No, it was the SOUND! THIS was Alice's Wonderland. Jefferson Airplane danced around it. Did drugs and TALKED about it. Jim Morrison said WHO'S WITH ME? And then led the troops underground.
You felt like you were in a mine. You had to hunker down for fear of hitting your head. There were weird noises off in the distance. You feared you wouldn't make it back. You felt even if the mine didn't collapse, you'd never find your return path.

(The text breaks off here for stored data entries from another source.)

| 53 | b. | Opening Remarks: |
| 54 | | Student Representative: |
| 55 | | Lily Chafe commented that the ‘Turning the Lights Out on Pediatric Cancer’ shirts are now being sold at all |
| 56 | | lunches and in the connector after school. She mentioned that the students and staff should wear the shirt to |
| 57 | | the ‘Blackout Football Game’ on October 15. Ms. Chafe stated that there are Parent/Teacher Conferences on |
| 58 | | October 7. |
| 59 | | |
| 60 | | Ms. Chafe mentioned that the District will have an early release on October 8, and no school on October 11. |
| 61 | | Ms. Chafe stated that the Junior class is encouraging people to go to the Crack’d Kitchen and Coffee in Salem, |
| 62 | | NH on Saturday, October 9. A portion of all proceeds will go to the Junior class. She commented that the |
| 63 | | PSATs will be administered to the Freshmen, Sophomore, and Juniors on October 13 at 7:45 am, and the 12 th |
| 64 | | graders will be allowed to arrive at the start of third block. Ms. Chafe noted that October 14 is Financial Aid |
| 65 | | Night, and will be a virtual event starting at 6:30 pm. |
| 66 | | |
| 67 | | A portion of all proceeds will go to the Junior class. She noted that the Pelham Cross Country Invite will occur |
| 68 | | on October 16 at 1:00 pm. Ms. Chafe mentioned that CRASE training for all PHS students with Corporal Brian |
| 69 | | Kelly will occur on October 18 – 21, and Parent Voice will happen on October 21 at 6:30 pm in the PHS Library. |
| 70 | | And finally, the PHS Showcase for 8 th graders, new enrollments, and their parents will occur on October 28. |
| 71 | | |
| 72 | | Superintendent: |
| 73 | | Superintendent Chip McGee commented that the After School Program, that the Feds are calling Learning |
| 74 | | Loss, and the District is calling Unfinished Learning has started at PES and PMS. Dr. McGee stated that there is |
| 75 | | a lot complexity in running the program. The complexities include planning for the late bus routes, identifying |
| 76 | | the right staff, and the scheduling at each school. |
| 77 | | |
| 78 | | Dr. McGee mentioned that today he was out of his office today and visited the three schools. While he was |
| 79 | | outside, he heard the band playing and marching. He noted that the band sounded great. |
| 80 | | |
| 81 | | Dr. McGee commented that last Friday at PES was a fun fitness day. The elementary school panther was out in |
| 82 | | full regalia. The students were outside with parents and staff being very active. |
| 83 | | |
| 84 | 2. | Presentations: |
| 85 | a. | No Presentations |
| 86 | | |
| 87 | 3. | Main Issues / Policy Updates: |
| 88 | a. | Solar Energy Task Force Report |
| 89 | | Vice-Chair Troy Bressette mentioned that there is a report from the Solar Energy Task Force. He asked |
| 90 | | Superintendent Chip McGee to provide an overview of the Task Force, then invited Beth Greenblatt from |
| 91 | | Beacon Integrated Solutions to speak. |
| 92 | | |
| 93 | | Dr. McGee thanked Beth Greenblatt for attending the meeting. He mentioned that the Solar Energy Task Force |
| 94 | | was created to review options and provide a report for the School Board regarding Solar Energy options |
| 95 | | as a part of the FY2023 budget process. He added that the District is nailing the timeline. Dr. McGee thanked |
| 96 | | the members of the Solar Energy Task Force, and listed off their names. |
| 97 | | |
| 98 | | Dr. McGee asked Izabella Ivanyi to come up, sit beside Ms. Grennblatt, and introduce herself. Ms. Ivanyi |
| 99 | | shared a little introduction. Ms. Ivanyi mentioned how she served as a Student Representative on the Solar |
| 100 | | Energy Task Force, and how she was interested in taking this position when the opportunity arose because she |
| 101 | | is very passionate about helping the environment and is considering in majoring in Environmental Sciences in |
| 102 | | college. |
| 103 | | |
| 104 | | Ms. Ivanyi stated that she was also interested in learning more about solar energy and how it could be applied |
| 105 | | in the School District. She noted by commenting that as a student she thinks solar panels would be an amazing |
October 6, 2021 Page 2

Francis Ford Coppola was one of us. He listened to these albums. They impacted him. This was not one of today's directors listening to the music supervisor pitch hip tracks. No, Coppola chose this song on instinct.
And it resonated.
Sitting in the Dome one felt like one does when the roller coaster safety bar comes up tight and you leave the station. You're going slowly. The hill is in front of you. You're starting to get anxious.
And what was to come in "Apocalypse Now" was positively mesmerizing.
But it wouldn't have had the same effect if it wasn't set up by the Doors' piece de resistance, "The End".
The band cut fresh radio singles. And dark meandering album tracks. But, with "The End" the gap was bridged. It was deep, dark, meaningful and CATCHY!
Now it wasn't ubiquitous on the radio. At least not on the east coast.
Then again, east coast disk jockeys always seemed to have a bit of contempt for the west coast scions.
No, one discovered this ten plus minute opus at friends' houses. And then YOU spread the word.
They truly don't make them like this anymore. No one's that good.
Oh, Alice In Chains came close with "Rooster", but now everybody's into making money, not a statement.